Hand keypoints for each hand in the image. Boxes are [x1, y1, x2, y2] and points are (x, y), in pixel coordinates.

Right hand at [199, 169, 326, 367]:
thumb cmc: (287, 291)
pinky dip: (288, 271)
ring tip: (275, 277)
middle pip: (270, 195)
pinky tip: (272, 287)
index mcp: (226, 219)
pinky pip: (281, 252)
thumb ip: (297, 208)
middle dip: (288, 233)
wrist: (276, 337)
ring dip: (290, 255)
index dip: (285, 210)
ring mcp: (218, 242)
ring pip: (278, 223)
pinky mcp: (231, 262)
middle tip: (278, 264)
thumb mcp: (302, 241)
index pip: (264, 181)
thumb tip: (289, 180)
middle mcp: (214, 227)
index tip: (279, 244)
# # # #
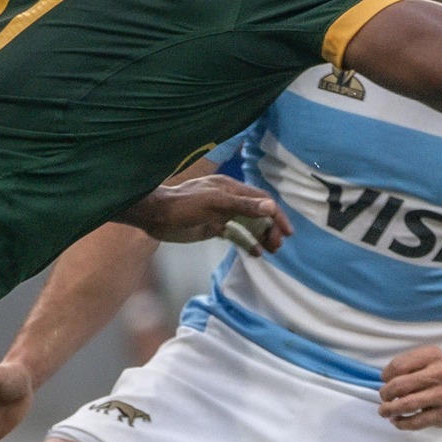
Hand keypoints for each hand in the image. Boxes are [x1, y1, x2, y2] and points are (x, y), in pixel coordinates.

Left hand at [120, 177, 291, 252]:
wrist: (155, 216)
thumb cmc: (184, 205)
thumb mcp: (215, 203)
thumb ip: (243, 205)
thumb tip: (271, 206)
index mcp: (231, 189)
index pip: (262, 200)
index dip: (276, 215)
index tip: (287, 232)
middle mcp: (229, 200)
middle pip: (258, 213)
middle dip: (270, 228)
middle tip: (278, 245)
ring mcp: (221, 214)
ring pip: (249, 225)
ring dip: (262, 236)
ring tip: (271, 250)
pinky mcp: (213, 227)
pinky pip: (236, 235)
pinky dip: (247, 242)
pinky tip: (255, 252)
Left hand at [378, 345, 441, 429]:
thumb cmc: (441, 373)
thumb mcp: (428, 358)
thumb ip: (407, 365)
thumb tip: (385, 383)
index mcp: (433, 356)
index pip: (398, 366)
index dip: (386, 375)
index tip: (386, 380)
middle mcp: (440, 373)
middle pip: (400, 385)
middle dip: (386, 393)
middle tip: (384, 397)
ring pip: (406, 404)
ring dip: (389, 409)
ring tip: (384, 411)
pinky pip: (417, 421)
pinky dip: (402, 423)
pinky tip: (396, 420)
# # # #
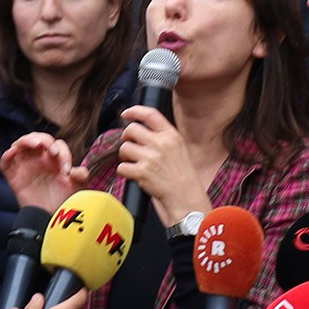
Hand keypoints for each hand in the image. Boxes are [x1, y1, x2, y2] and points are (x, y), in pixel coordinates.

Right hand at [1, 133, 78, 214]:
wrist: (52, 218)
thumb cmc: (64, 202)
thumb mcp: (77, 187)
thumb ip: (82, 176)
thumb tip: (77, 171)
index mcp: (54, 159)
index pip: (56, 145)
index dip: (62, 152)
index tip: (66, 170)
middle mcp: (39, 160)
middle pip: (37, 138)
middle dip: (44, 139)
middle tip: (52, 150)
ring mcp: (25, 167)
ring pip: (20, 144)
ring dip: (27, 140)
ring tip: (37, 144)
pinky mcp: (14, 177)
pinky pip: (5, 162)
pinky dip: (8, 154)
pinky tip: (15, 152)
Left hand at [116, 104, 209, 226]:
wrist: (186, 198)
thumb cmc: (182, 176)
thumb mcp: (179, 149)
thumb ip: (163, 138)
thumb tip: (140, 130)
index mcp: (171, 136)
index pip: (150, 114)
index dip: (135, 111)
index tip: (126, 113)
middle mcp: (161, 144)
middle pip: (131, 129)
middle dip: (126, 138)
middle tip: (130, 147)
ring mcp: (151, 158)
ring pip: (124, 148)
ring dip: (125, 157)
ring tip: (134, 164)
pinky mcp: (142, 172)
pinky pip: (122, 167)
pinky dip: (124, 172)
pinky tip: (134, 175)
# # # #
» Work required
Give back precisely the lines above that start at the line containing "index pip: (262, 200)" and end at the line containing "thumb tip: (385, 383)", inclusive. No other lines belong in the output.

» Answer for this exercise
index pip: (262, 200)
index dip: (276, 215)
index tip: (287, 232)
middle mcp: (229, 200)
middle pip: (258, 213)
middle dip: (270, 228)
middle tip: (278, 245)
ring mcp: (221, 214)
ring pip: (249, 225)
ring dip: (262, 236)
ring tip: (271, 250)
pinky mcp: (213, 227)
pinky pip: (236, 235)
pinky dip: (247, 242)
pinky tip: (255, 252)
Left hand at [378, 345, 441, 429]:
thumb cmc: (441, 373)
thumb mcp: (428, 358)
thumb ip: (407, 365)
thumb tip: (385, 383)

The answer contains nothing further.